You see, there’s an interesting process in effect here which I’m going to propose and call Vey’s Razor. The common wisdom is that higher education opens doors, and yet people with higher end degrees are having extremely difficult times finding jobs and especially changing careers. There are a lot of societal factors in play that make this a seemingly complicated issue; if higher education opens doors, why is it so hard for those with higher education to find employment? Certainly the economy is a factor, but I also posit this is only true to a point; in fact, the higher you go in education, the more doors close to you. This is because once you achieve Master’s or Doctoral level, you are then seen as overqualified to do many jobs outside of the one that you studied, while at the same time are considered underqualified in your field if you have not done an internship or had prior experience. In this sense, education is actually a practical hindrance to employment. This, in any case, has been my experience thus far. I completed my Master’s degree over a year ago and only recently have had any sort of nibbles for employment, and these have not been in the field that I studied, but rather in a field where a “generic” amount of education is always seen as valuable: business administration.
Another paradox comes into play—people who don’t have an MBA are sometimes seen as more valuable as administrators than those who do. Why? Because employers are looking for well-rounded administrators. Thus, those who have degrees in, say, humanities with graduate studies in information science and a number of years of experience working in low-level management or even as an executive assistant, are sometimes seen as more valuable than those who have pursued an MBA, which is firstly a wildly common degree, now, and secondly tends to create a rather dogmatic outlook in those who possess it. This of course is not true in all cases, but seems to be a trend that I’ve observed.

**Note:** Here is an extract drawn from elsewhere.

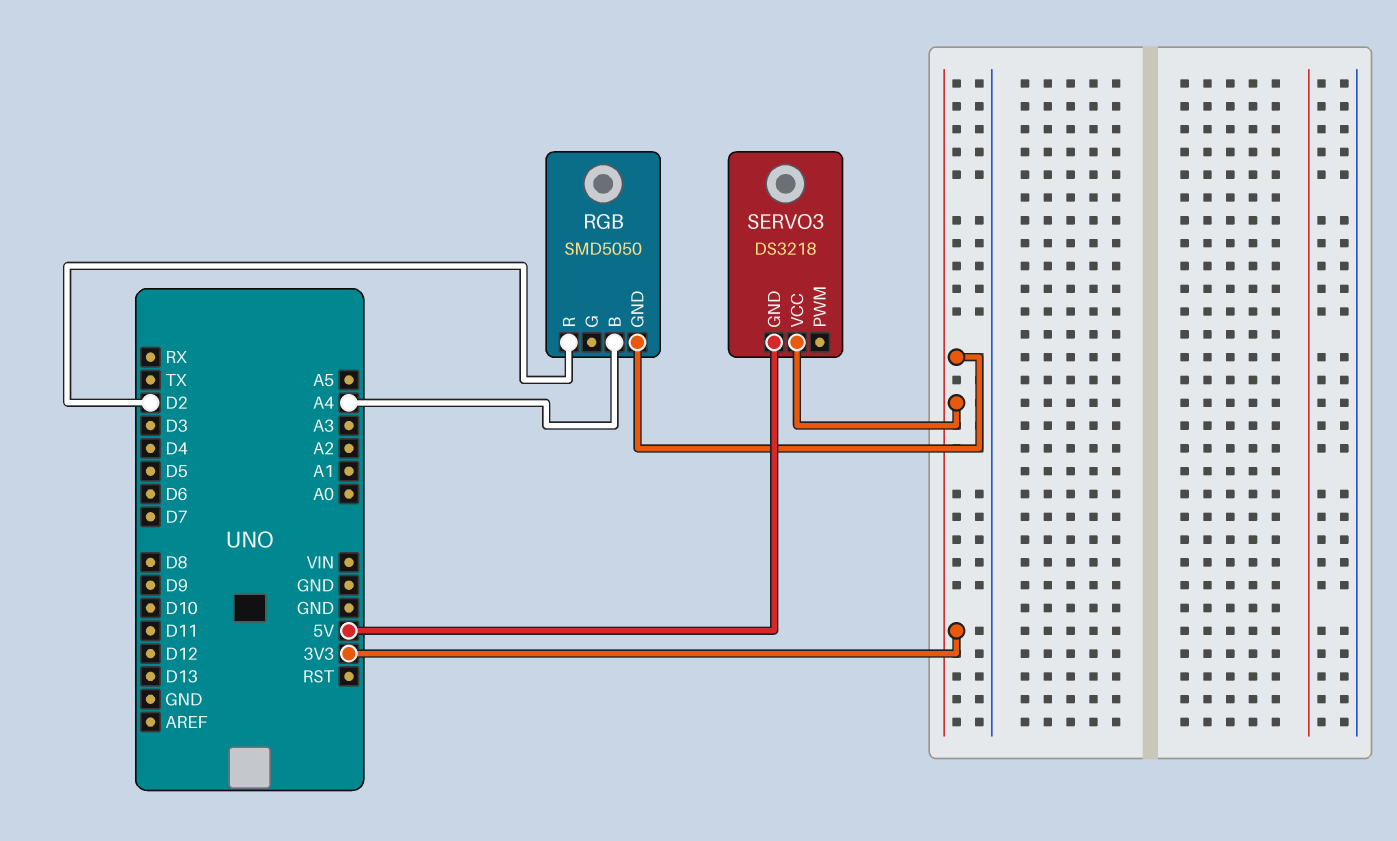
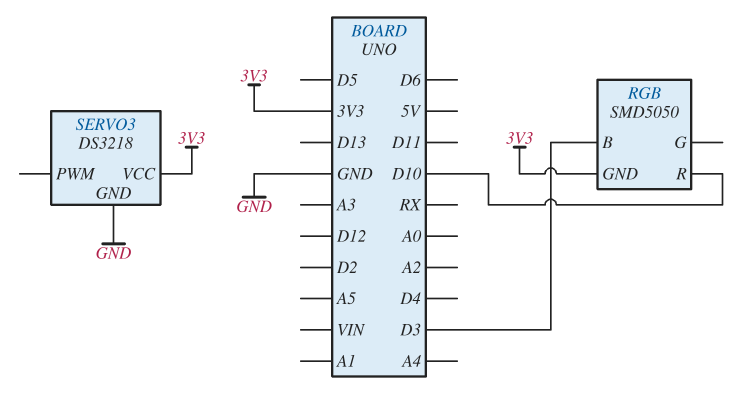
RGB pin B: A4 -> D3
RGB pin R: D2 -> D10
SERVO3 pin GND: 5V -> GND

It’s a confusing time, overall, for one who is pursuing advanced degrees and/or trying to change careers. In many ways a lot of us are simply locked into the career path we’re already in—as much as we’d like to believe otherwise there is precious little cultural mobility in our society. If you work hard and play the right cards you can potentially move upward in your current trajectory, but making a right or left turn is a much trickier prospect.
Why am I pontificating on all of this? It’s because a year in with almost no interest in my resume and a single interview that was…bizarre, at best, I’ve pretty much given up hope of finding a job in a library, working as a librarian. I’m still applying for the jobs as they come along, but I’m just not waiting for those interview calls anymore. I’ve tried thinking outside the box, looking for other ways to apply my information management skills, but even that has yielded no fruit as most people want computer programming skills to go in hand with the information part, and those I do not have. So I began looking back to the career path I’m already in, trying to find a way I could be happy, and I determined that the real problem is I’m not challenged at all in my current job, merely frustrated by it. I have, thus, begun putting in for jobs that are well above my current pay grade. “What have I got to lose?” I figured. I have administrative skills, and I believe they are skills that could develop to make me a very effective upper level administrator.
Things may be coming to fruition. There’s still a chance that a certain person who has proved a bane to me in the past (and who wants to keep me trapped exactly where I am, as I am “too valuable” to let go) could queer this entire venture…but if I can get past that particular hurdle, I could be looking at kicking open a door that I’ve been trying to get through for a long time. I may have come to the end of my plateau and reached a rather high level which would solve a lot of problems and get me into a position where not only would I be challenged and hopefully more fulfilled, but can feel as though I’m actually doing an important job, which I don’t feel right now.
I don’t want to jinx things by posting too many details. Those close to me know what I’m talking about. Everyone else, please, just wish me as much luck as possible. Thanks!